Questions to answer:
- A) From the text on classifying major depressive disorder with brain connectivity, list every step that it says progress may require.
- B) Carry on the text on classifying major depressive disorder with brain connectivity from the point where it ends.

Text provided:
Machine and deep learning classifiers could distinguish MDD from controls above chance but with modest accuracy (~61%), far below accuracies reported in small-sample studies. Consistent with prior large-scale work, performance likely suffered from substantial clinical and technological heterogeneity across many sites, as reflected in wide site-level variability and diminished cross-dataset generalization. Splitting by medication status did not meaningfully improve performance, suggesting limited impact of antidepressant use on classification at this scale. Deep learning (GCN) did not substantially outperform SVMs, possibly due to dataset size relative to model capacity and the challenges posed by heterogeneous, multicenter data. Despite modest accuracy, interpretability analyses converged on thalamic hyperconnectivity as a robust neurophysiological signature of MDD, replicated across datasets and supported by both GCN-Explainer and ablation. Univariate analyses corroborated a pattern of widespread cortical hypoconnectivity in MDD alongside thalamic hyperconnectivity, aligning with prior literature implicating the (mediodorsal) thalamus in MDD pathophysiology and hypervigilant states. The findings suggest that corticothalamic hyperconnectivity may co-occur with reduced corticocortical connectivity in MDD. The higher sex-classification accuracy, particularly in a harmonized cohort (UK Biobank), underscores how reduced heterogeneity and standardized acquisition can improve predictive performance. Overall, resting-state FC provides informative though insufficiently accurate biomarkers for MDD diagnosis in heterogeneous multicenter settings. Progress may require larger harmonized datasets, dynamic FC analyses, data-driven subtyping/biotypes to reduce clinical heterogeneity, and integration of multimodal data to capture the disorder’s complexity.

Record set:
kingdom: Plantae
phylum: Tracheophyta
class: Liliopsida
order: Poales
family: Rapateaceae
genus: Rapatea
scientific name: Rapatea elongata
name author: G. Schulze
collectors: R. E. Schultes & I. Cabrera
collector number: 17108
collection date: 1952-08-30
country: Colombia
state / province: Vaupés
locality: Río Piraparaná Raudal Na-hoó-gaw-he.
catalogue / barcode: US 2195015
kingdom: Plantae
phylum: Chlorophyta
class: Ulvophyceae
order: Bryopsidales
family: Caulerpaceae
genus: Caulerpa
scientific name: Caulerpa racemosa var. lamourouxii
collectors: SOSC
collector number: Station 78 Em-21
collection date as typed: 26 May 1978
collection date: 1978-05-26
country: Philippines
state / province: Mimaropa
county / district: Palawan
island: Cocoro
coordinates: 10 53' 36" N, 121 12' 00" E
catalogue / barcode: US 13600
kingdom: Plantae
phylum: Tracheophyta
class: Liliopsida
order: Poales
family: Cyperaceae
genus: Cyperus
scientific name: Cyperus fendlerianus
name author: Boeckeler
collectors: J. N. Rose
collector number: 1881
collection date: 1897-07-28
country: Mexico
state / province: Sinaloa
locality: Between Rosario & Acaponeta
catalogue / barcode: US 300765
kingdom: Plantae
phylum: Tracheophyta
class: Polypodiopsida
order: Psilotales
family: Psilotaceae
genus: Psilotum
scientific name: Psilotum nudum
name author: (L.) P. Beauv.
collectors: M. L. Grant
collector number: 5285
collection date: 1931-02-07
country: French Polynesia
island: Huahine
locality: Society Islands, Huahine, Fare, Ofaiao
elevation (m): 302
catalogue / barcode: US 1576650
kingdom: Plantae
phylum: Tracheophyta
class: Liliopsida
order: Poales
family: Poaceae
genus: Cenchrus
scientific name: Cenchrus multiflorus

Answers to the problems:
- A)
- Larger harmonized datasets
- Dynamic FC analyses
- Data-driven subtyping/biotypes to reduce clinical heterogeneity
- Integration of multimodal data to capture the disorder's complexity

- B)
Using two of the largest multicenter resting-state fMRI datasets in MDD, the study establishes a realistic, likely lower-bound estimate of MDD classification performance from whole-brain FC (~61% balanced accuracy), not sufficient for clinical diagnostic use. Nevertheless, interpretable deep learning identified consistent thalamic hyperconnectivity as a prominent and reproducible neurophysiological feature of MDD, amidst widespread hypoconnectivity elsewhere. Future work should focus on reducing heterogeneity via harmonized acquisition, exploring dynamic FC, applying data-driven biotyping, and integrating multimodal biomarkers (molecular, genomic, clinical, imaging, physiological, and behavioral) to improve accuracy and generalizability.

• High clinical and technological heterogeneity across many sites (differences in severity, chronicity, scanners, and acquisition protocols) likely reduced classification performance and generalizability; cross-dataset generalization was particularly poor.
• Site harmonization (ComBat) had limited impact on classification accuracy.
• Deep learning methods may have been underpowered given dataset size; no clear advantage over SVMs was observed.
• Visualization reliability is constrained by modest classifier accuracy; SVM interpretability further limited by deterministic nature (no repeated stochastic training).
• FC was analyzed as stationary, ignoring potentially informative temporal dynamics.
• Single-modality (rs-fMRI) approach may be reductive for heterogeneous psychiatric conditions.
• Symptom severity could not be predicted reliably from FC features (low variance explained).